- Film poster
- Directed by: Lew Landers
- Written by: Robert Libott Frank Burt
- Produced by: Sam Katzman
- Starring: Trudy Marshall Donald Woods
- Cinematography: Ira H. Morgan
- Edited by: James Sweeney
- Production company: Sam Katzman Productions
- Distributed by: Columbia Pictures
- Release date: November 10, 1949;
- Running time: 65 minutes
- Country: United States
- Language: English

= Barbary Pirate (film) =

1949 film by Lew Landers

Barbary Pirate is a 1949 American adventure film directed by Lew Landers and starring Donald Woods and Trudy Marshall.

==Plot==

Major Tom Blake of the United States Army is assigned by the first United States Secretary of State - Thomas Jefferson to go undercover and discover who has been attacking American merchant ships after the American Revolutionary War has come to an end.

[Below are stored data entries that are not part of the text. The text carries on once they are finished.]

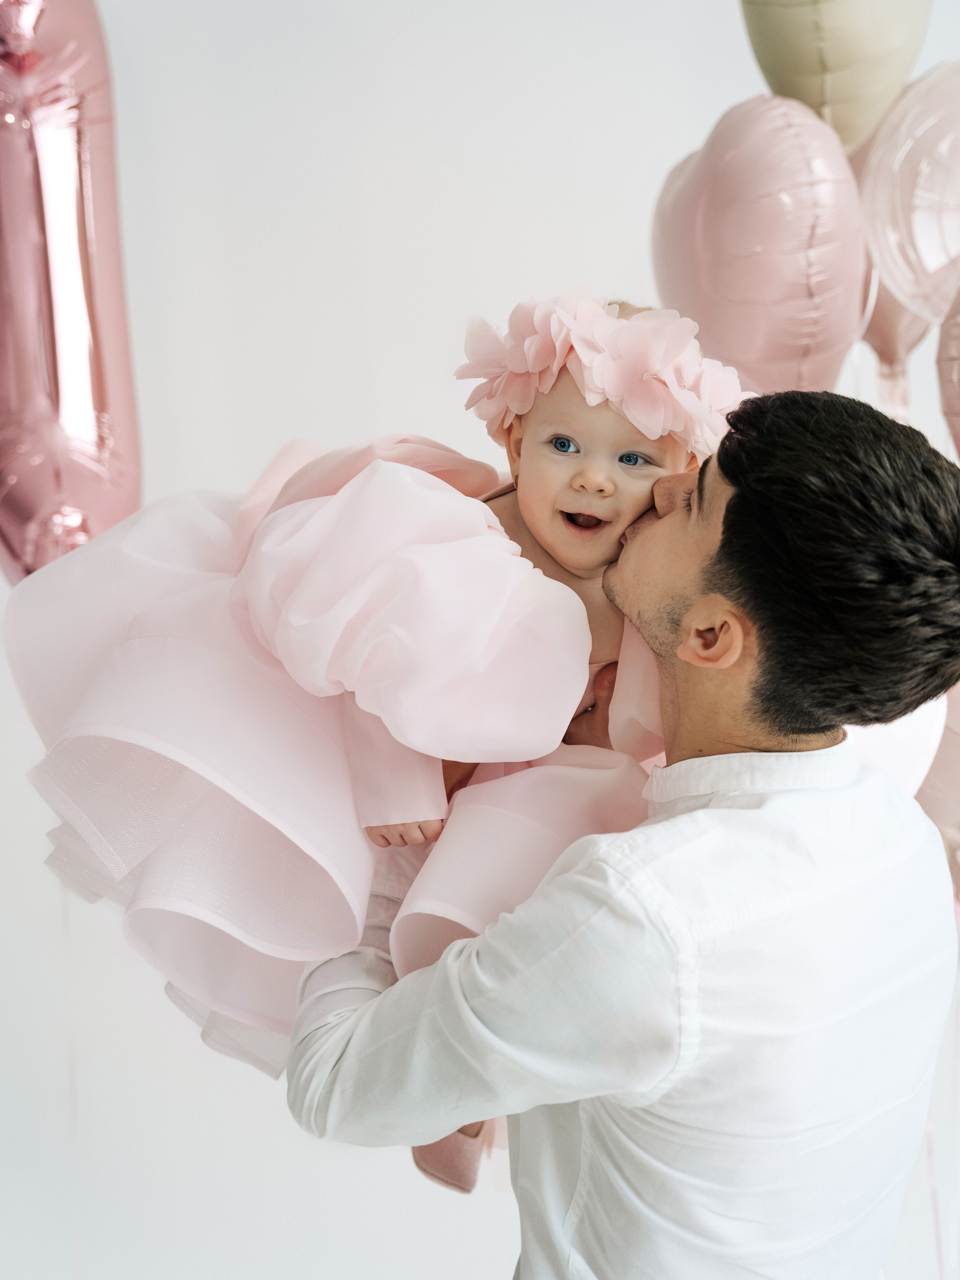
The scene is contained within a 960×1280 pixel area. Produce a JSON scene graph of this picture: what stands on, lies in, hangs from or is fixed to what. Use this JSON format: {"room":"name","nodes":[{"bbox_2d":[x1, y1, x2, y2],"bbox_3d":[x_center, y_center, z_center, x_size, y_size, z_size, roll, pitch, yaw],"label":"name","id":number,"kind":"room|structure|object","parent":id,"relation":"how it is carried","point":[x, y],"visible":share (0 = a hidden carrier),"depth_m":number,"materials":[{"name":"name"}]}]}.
{"room":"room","nodes":[
{"label":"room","id":0,"kind":"room"},
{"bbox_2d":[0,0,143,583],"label":"balloon","id":1,"kind":"object","parent":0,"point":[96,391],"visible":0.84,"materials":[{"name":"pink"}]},
{"bbox_2d":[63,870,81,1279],"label":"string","id":2,"kind":"object","parent":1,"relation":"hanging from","point":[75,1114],"visible":0.68,"depth_m":2.42,"materials":[{"name":"white plastic"}]},
{"bbox_2d":[0,1,959,1279],"bbox_3d":[0.212,-0.150,2.812,5.283,3.019,0.183,-1,3,-5],"label":"wall","id":3,"kind":"structure","parent":0,"point":[523,178],"depth_m":2.74,"materials":[{"name":"white paint"}]},
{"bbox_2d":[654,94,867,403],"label":"balloon","id":4,"kind":"object","parent":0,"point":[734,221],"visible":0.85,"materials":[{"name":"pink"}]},
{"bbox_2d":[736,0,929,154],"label":"balloon","id":5,"kind":"object","parent":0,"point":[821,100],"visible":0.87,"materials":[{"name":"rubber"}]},
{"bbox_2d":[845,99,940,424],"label":"balloon","id":6,"kind":"object","parent":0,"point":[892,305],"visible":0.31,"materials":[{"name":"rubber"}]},
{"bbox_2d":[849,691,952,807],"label":"balloon","id":7,"kind":"object","parent":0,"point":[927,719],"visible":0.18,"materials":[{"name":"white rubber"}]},
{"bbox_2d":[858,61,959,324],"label":"balloon","id":8,"kind":"object","parent":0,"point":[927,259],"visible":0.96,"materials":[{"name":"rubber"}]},
{"bbox_2d":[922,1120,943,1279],"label":"string","id":9,"kind":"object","parent":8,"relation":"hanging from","point":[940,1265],"visible":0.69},
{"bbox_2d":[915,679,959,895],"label":"balloon","id":10,"kind":"object","parent":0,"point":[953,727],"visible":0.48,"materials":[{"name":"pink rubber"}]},
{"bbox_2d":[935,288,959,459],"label":"balloon","id":11,"kind":"object","parent":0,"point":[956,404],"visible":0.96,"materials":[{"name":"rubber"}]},
{"label":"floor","id":12,"kind":"structure","parent":0,"visible":0},
{"bbox_2d":[280,377,959,1279],"bbox_3d":[0.163,0.555,1.606,0.576,1.581,0.676,-1,3,-5],"label":"man","id":13,"kind":"object","parent":12,"relation":"on","point":[726,471],"visible":0.96,"depth_m":1.40},
{"bbox_2d":[6,292,744,1197],"bbox_3d":[-0.062,0.113,1.615,0.749,0.874,0.421,-1,3,-5],"label":"child","id":14,"kind":"object","parent":13,"relation":"in","point":[631,450],"visible":0.5,"depth_m":1.52}
]}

Blake, calling himself "Brighton," boards a vessel and alienates two patriotic passengers, Anne Ridgeway and her brother Sam, who believe he possesses disloyal pro-British sentiments.

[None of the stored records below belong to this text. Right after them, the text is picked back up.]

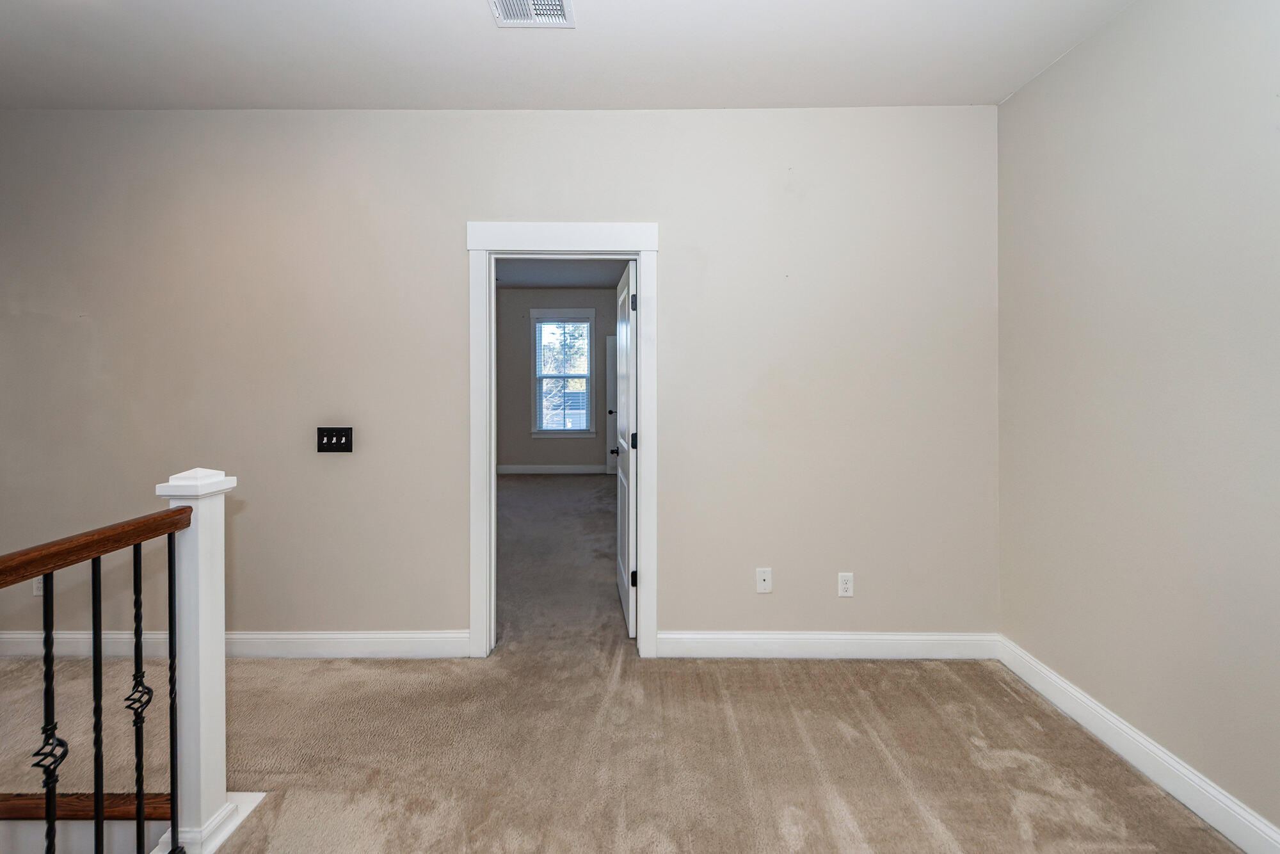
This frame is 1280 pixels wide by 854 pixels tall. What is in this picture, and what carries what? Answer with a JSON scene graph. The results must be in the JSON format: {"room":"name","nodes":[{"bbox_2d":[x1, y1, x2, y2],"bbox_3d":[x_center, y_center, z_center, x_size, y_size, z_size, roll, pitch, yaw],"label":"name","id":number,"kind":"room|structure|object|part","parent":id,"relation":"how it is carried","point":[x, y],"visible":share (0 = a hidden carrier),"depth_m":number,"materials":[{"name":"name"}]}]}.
{"room":"hallway","nodes":[
{"label":"hallway","id":0,"kind":"room"},
{"bbox_2d":[0,106,995,650],"bbox_3d":[-1.033,-0.166,2.764,5.642,2.783,0.127,0,1,0],"label":"back wall","id":1,"kind":"structure","parent":0,"point":[459,202],"depth_m":2.70,"materials":[{"name":"paint"}]},
{"bbox_2d":[32,574,44,595],"bbox_3d":[-3.000,0.845,2.713,0.071,0.120,0.009,0,1,0],"label":"wall socket","id":2,"kind":"object","parent":1,"relation":"attached to","point":[36,585],"visible":0.37,"depth_m":2.71,"materials":[{"name":"white plastic"}]},
{"bbox_2d":[0,629,472,658],"bbox_3d":[-2.288,1.153,2.721,2.794,0.129,0.016,0,1,0],"label":"baseboard","id":3,"kind":"structure","parent":1,"relation":"attached to","point":[347,635],"depth_m":2.71,"materials":[{"name":"white paint"}]},
{"bbox_2d":[316,426,353,452],"bbox_3d":[-1.509,0.123,2.681,0.166,0.121,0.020,0,1,0],"label":"light switch","id":4,"kind":"object","parent":1,"relation":"attached to","point":[339,439],"visible":0.98,"depth_m":2.69,"materials":[{"name":"black metal"}]},
{"bbox_2d":[468,222,659,658],"bbox_3d":[-0.379,0.135,2.751,0.959,2.162,0.104,0,1,0],"label":"door frame","id":5,"kind":"structure","parent":1,"relation":"attached to","point":[642,245],"depth_m":2.71,"materials":[{"name":"white paint"}]},
{"bbox_2d":[612,259,637,636],"bbox_3d":[-0.082,0.195,3.308,0.159,2.014,0.809,0,1,-6],"label":"door","id":6,"kind":"structure","parent":5,"relation":"attached to","point":[619,516],"depth_m":3.06,"materials":[{"name":"white paint"}]},
{"bbox_3d":[-0.027,0.904,2.994,0.044,0.092,0.027,0,1,-6],"label":"hinge","id":7,"kind":"part","parent":6,"relation":"part of","materials":[{"name":"black metal"}]},
{"bbox_3d":[-0.027,0.149,2.975,0.044,0.091,0.034,0,1,-6],"label":"hinge","id":8,"kind":"part","parent":6,"relation":"part of","materials":[{"name":"black metal"}]},
{"bbox_3d":[-0.028,-0.602,2.953,0.032,0.094,0.023,0,1,-6],"label":"hinge","id":9,"kind":"part","parent":6,"relation":"part of","materials":[{"name":"black metal"}]},
{"bbox_2d":[755,567,772,592],"bbox_3d":[0.629,0.833,2.718,0.074,0.122,0.016,0,1,0],"label":"wall socket","id":10,"kind":"object","parent":1,"relation":"attached to","point":[762,584],"visible":0.99,"depth_m":2.72,"materials":[{"name":"white plastic"}]},
{"bbox_2d":[656,631,999,659],"bbox_3d":[0.947,1.158,2.713,1.682,0.128,0.015,0,1,0],"label":"baseboard","id":11,"kind":"structure","parent":1,"relation":"attached to","point":[680,635],"depth_m":2.71,"materials":[{"name":"white paint"}]},
{"bbox_2d":[837,572,854,596],"bbox_3d":[1.037,0.849,2.708,0.072,0.119,0.009,0,1,0],"label":"wall socket","id":12,"kind":"object","parent":1,"relation":"attached to","point":[847,585],"visible":0.99,"depth_m":2.71,"materials":[{"name":"white plastic"}]},
{"bbox_2d":[496,289,615,471],"bbox_3d":[-1.118,-0.485,8.300,3.880,2.991,0.127,0,1,0],"label":"far room wall","id":13,"kind":"structure","parent":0,"point":[587,292],"depth_m":8.24,"materials":[{"name":"grey paint"}]},
{"bbox_2d":[494,463,607,474],"bbox_3d":[-1.303,0.833,8.185,3.472,0.127,0.019,0,1,0],"label":"far room baseboard","id":14,"kind":"structure","parent":13,"relation":"attached to","point":[527,469],"depth_m":8.21,"materials":[{"name":"white paint"}]},
{"bbox_2d":[529,309,596,435],"bbox_3d":[-1.157,-0.619,8.294,1.007,1.992,0.163,0,1,0],"label":"window","id":15,"kind":"structure","parent":13,"relation":"in","point":[534,431],"depth_m":8.27,"materials":[{"name":"clear glass"}]},
{"bbox_2d":[535,318,591,431],"bbox_3d":[-1.153,-0.627,8.276,0.812,1.739,0.045,0,1,0],"label":"window blind","id":16,"kind":"object","parent":15,"relation":"attached to","point":[542,329],"visible":0.92,"depth_m":8.27,"materials":[{"name":"white plastic"}]},
{"bbox_2d":[605,335,616,474],"bbox_3d":[-0.070,-0.096,8.007,0.895,2.119,0.097,0,1,0],"label":"far door","id":17,"kind":"structure","parent":13,"relation":"in","point":[610,461],"depth_m":8.01,"materials":[{"name":"white paint"}]},
{"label":"doorknob","id":18,"kind":"part","parent":17,"relation":"part of","materials":[{"name":"black metal"}]},
{"bbox_2d":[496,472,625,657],"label":"far room floor","id":19,"kind":"structure","parent":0,"point":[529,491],"depth_m":4.31,"materials":[{"name":"grey carpet"}]},
{"bbox_2d":[496,257,628,288],"bbox_3d":[-1.022,-1.924,5.801,4.250,0.114,5.373,0,1,0],"label":"far room ceiling","id":20,"kind":"structure","parent":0,"point":[584,282],"depth_m":7.26,"materials":[{"name":"grey paint"}]},
{"bbox_2d":[0,0,1140,110],"bbox_3d":[-0.856,-1.557,1.025,5.576,0.123,4.166,0,1,0],"label":"ceiling","id":21,"kind":"structure","parent":0,"point":[306,100],"depth_m":2.27,"materials":[{"name":"white paint"}]},
{"bbox_2d":[487,0,575,26],"bbox_3d":[-0.396,-1.488,1.918,0.297,0.015,0.303,0,1,0],"label":"ceiling vent","id":22,"kind":"object","parent":21,"relation":"attached to","point":[562,3],"visible":0.99,"depth_m":2.01,"materials":[{"name":"white metal"}]},
{"bbox_2d":[2,639,1251,853],"bbox_3d":[-0.859,1.334,0.889,5.653,0.175,4.663,0,1,0],"label":"carpet floor","id":23,"kind":"structure","parent":0,"point":[1017,703],"depth_m":1.97,"materials":[{"name":"beige carpet"}]},
{"bbox_2d":[0,792,171,820],"bbox_3d":[-2.177,1.190,1.622,1.653,0.055,0.080,0,1,0],"label":"stair nosing","id":24,"kind":"object","parent":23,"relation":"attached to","point":[21,800],"visible":0.61,"depth_m":1.62,"materials":[{"name":"brown wood"}]},
{"bbox_2d":[152,467,245,850],"bbox_3d":[-1.294,0.703,1.593,0.151,1.062,0.156,0,1,0],"label":"newel post","id":25,"kind":"object","parent":23,"relation":"on","point":[199,536],"visible":0.82,"depth_m":1.56,"materials":[{"name":"white paint"}]},
{"bbox_2d":[1,503,185,853],"bbox_3d":[-1.483,0.826,0.591,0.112,1.182,2.440,0,1,0],"label":"stair railing","id":26,"kind":"object","parent":25,"relation":"attached to","point":[46,598],"visible":1,"depth_m":1.46,"materials":[{"name":"black metal"}]},
{"bbox_3d":[-1.424,0.870,1.309,0.032,0.994,0.033,0,1,0],"label":"baluster","id":27,"kind":"part","parent":26,"relation":"part of","materials":[{"name":"black metal"}]},
{"bbox_3d":[-1.425,0.868,1.433,0.024,1.010,0.023,0,1,0],"label":"baluster","id":28,"kind":"part","parent":26,"relation":"part of","materials":[{"name":"black metal"}]},
{"bbox_3d":[-1.381,0.839,1.503,0.029,0.982,0.028,0,1,0],"label":"baluster","id":29,"kind":"part","parent":26,"relation":"part of","materials":[{"name":"black metal"}]},
{"bbox_2d":[997,0,1279,846],"bbox_3d":[1.811,-0.110,0.698,0.125,2.773,4.041,0,1,0],"label":"right wall","id":30,"kind":"structure","parent":0,"point":[1138,16],"depth_m":1.85,"materials":[{"name":"paint"}]},
{"bbox_2d":[998,636,1279,853],"bbox_3d":[1.745,1.200,0.767,0.016,0.130,3.880,0,1,0],"label":"baseboard","id":31,"kind":"structure","parent":30,"relation":"attached to","point":[1176,765],"depth_m":1.85,"materials":[{"name":"white paint"}]}
]}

Men who serve Yusof, the Bey of Tripoli, of the Barbary states in North Africa are behind the raids at sea. Blake ingratiates himself by saving the Bey from an assassin's attack, then locates the knife thrower, Zoltah, and confides his true identity to her. To his surprise, Anne is taken captive by the Bey and offered to him as a personal servant, a reward for his heroism. Blake privately reassures Anne he will not take advantage of the situation.

Jefferson is later elected third President of the United States in 1800 and sends a second agent, Tobias Sharpe, to the scene, unaware that Sharpe is a traitor. Blake is captured and sentenced to death, but escapes in time to take part in a battle that eliminates the threat to America, winning the admiration and affection of Anne.

==Cast==
- Donald Woods as Major Blake
- Trudy Marshall as Anne Ridgeway
- Lenore Aubert as Zoltah
- Ross Ford as Sam
- Stefan Schnabel as Yusof, the Bey
- John Dehner as Murad Reis
- Matthew Boulton as Sharpe

==Production==
Writers Jack Pollexen and Aubrey Wisenberg later sued Katzman for $100,000 on the grounds of plagiarism, saying the film was based on a script they had submitted to him in 1948 called Pirate and the Slave Girl.